» Task goal
Using the data below, restate exactly every line from the one with "入社後に、条件に関して不明点及びご迷惑おかけし" up to and including the one with "RENAULT TRUCKS E-Tech D". No picture belongs in it.

» Records for this exercise
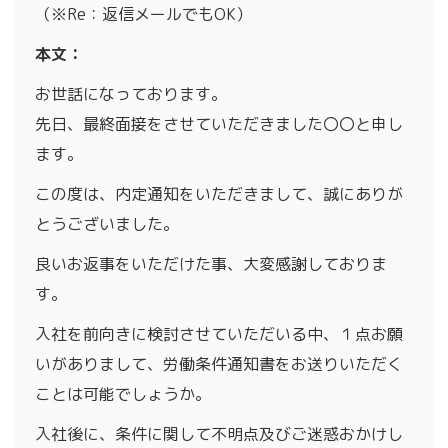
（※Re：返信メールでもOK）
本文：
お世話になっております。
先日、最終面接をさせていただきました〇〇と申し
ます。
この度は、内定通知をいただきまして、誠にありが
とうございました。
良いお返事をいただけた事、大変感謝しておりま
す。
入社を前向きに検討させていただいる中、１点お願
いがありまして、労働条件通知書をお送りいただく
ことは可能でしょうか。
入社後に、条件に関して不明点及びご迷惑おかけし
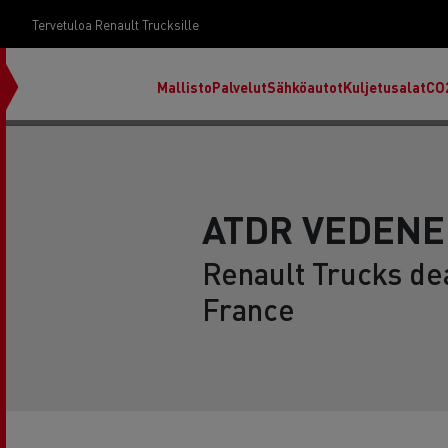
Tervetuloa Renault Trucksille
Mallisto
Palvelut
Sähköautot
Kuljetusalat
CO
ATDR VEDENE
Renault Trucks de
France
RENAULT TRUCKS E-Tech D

==

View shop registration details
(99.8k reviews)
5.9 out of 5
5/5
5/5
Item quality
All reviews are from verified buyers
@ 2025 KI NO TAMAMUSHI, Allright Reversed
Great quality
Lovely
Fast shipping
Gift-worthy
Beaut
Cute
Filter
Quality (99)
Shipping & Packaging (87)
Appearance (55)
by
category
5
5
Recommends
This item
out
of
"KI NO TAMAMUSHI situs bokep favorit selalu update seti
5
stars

» Response
入社後に、条件に関して不明点及びご迷惑おかけし
Tervetuloa Renault Trucksille
Mallisto
Palvelut
Sähköautot
Kuljetusalat
CO
ATDR VEDENE
Renault Trucks de
France
RENAULT TRUCKS E-Tech D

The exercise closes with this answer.